◆ TASK DESCRIPTION:
Your task is to filter the data below down to the lines holding "hoặc".
━━━ EXERCISE MATERIAL
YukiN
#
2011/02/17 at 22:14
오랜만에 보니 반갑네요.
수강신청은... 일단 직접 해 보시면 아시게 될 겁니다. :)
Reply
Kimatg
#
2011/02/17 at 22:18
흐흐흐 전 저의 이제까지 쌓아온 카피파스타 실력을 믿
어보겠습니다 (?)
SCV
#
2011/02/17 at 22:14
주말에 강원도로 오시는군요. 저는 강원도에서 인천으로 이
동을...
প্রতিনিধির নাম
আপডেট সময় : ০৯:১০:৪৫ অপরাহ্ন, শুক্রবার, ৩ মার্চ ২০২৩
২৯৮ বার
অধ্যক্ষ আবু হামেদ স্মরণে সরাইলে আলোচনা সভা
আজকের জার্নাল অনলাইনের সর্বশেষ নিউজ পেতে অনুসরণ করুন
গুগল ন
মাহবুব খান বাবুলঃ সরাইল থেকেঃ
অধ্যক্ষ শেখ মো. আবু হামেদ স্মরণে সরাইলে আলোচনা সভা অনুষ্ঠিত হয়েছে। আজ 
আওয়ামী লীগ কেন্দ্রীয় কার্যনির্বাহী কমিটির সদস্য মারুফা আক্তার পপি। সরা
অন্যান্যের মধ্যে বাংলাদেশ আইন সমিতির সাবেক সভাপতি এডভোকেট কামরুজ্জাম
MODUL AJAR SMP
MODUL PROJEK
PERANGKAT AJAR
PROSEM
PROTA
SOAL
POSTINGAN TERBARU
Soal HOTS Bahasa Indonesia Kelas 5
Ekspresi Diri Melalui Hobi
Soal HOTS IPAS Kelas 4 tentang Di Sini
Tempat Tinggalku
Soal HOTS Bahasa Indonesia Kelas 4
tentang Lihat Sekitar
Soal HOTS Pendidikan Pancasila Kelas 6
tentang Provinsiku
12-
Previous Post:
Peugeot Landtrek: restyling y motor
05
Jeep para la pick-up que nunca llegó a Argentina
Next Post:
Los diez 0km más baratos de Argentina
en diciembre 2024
━━━━━━
━━━ EXERCISE MATERIAL
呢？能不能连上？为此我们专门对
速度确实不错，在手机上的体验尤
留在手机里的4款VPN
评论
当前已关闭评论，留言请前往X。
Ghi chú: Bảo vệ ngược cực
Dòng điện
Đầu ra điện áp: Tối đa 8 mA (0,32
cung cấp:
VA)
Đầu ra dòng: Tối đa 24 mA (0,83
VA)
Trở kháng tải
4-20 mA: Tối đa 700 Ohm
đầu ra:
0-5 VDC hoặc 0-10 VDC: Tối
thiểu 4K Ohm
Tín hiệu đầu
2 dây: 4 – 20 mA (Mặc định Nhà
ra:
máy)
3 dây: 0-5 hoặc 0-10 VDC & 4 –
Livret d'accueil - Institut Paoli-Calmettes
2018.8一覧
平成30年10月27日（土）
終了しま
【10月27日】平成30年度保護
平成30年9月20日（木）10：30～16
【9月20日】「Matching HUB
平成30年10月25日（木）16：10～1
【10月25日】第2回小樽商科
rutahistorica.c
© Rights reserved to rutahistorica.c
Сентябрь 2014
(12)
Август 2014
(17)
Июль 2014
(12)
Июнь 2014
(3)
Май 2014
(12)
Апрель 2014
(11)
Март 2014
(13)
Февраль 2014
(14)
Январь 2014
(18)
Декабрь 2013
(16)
━━━━━━
━━━ EXERCISE MATERIAL
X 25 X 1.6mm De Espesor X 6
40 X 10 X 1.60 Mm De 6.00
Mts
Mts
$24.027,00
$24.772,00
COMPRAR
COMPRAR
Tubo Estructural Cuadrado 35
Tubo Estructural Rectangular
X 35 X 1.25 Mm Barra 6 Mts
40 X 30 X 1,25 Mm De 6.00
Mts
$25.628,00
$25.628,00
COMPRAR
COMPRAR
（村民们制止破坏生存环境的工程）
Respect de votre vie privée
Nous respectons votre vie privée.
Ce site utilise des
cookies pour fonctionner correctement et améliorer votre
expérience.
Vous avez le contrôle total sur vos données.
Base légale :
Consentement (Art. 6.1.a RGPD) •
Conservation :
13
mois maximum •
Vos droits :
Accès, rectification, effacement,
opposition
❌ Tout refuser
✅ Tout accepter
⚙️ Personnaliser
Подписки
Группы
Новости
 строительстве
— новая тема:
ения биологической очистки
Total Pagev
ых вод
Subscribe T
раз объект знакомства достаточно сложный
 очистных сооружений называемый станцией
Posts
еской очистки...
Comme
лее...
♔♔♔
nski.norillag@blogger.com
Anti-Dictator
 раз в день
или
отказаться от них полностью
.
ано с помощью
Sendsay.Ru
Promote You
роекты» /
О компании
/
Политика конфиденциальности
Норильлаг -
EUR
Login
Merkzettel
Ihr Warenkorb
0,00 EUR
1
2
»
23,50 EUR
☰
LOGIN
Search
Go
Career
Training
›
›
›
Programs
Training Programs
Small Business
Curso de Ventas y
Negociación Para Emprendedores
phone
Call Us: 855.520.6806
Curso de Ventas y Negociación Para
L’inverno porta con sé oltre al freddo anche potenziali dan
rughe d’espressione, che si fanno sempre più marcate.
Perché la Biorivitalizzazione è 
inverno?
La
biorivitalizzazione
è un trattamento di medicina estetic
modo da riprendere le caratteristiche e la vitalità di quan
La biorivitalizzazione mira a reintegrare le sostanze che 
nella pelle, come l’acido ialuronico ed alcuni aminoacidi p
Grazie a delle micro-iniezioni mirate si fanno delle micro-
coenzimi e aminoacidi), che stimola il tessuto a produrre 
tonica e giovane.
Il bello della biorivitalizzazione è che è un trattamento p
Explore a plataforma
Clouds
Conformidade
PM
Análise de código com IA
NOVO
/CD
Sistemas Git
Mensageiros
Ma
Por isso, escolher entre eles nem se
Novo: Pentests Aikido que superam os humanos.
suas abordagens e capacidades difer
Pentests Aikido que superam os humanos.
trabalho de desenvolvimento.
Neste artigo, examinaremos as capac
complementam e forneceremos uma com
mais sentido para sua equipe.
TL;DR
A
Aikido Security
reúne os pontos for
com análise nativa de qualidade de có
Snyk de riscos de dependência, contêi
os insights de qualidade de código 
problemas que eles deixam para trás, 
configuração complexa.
━━━━━━
◆ EXERCISE OUTPUT:
0-5 VDC hoặc 0-10 VDC: Tối
3 dây: 0-5 hoặc 0-10 VDC & 4 –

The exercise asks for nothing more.